:: DATASET EXTRACT

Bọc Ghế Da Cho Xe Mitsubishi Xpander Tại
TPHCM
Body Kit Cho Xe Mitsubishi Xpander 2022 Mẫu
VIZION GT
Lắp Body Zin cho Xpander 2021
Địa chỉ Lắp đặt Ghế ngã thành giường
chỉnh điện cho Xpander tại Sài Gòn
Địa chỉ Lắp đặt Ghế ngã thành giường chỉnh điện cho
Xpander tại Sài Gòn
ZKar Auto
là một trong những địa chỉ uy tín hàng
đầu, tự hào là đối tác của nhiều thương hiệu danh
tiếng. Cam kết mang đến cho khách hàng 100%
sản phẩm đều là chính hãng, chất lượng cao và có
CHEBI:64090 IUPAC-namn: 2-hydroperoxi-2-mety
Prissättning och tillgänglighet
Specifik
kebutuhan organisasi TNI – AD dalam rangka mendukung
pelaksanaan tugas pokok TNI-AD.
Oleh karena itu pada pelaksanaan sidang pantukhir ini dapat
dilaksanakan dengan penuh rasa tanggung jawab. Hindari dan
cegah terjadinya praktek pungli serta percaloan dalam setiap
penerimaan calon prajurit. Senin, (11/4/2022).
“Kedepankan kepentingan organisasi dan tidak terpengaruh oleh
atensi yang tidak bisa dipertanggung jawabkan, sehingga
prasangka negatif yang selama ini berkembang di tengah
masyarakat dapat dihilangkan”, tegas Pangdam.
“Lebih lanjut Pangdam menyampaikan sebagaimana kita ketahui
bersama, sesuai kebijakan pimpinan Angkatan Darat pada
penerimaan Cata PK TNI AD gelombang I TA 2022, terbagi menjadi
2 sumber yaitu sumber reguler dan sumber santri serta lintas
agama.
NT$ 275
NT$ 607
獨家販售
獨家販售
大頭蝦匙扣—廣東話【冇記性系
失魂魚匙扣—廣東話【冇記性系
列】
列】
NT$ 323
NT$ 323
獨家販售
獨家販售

::::

## ACTION ITEM:
Scan the records above for the string "yang", and copy every line where it turns up.

## REPLY TO THE EXERCISE:
atensi yang tidak bisa dipertanggung jawabkan, sehingga
prasangka negatif yang selama ini berkembang di tengah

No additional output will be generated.